• [Try it]: Restate word for word every entry that appears below, skipping its pictures.

(Camera metadata records)

---

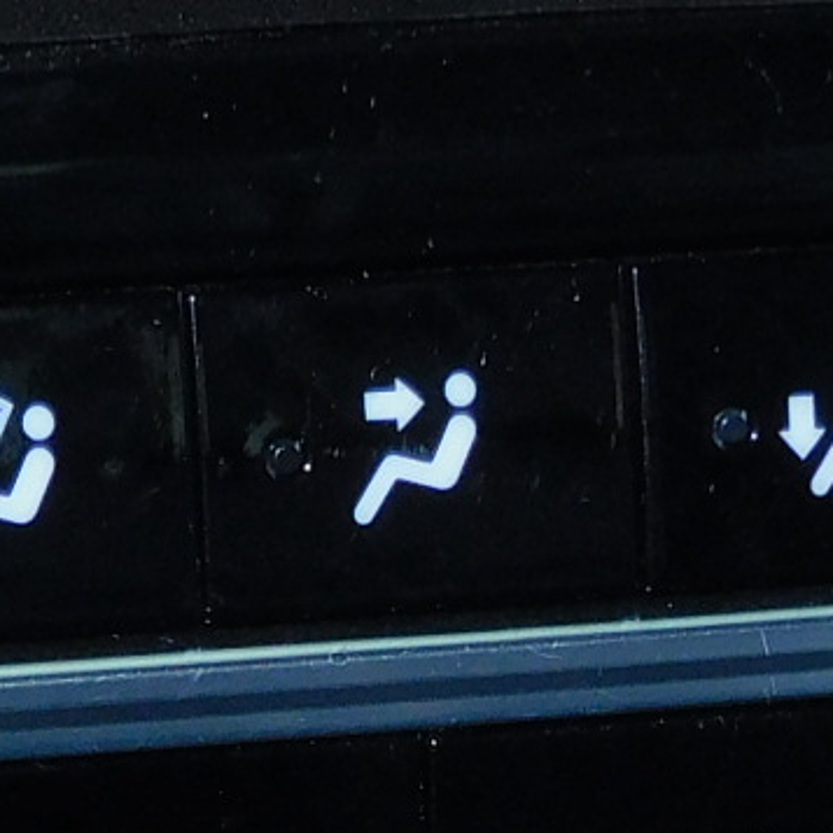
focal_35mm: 366
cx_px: 182
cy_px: 1038
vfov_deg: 4.8
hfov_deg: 4.8
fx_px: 9964
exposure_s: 1/30
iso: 200
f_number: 4.2
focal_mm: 11.6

---

• [Answer to the exercise]:
focal_35mm: 366
cx_px: 182
cy_px: 1038
vfov_deg: 4.8
hfov_deg: 4.8
fx_px: 9964
exposure_s: 1/30
iso: 200
f_number: 4.2
focal_mm: 11.6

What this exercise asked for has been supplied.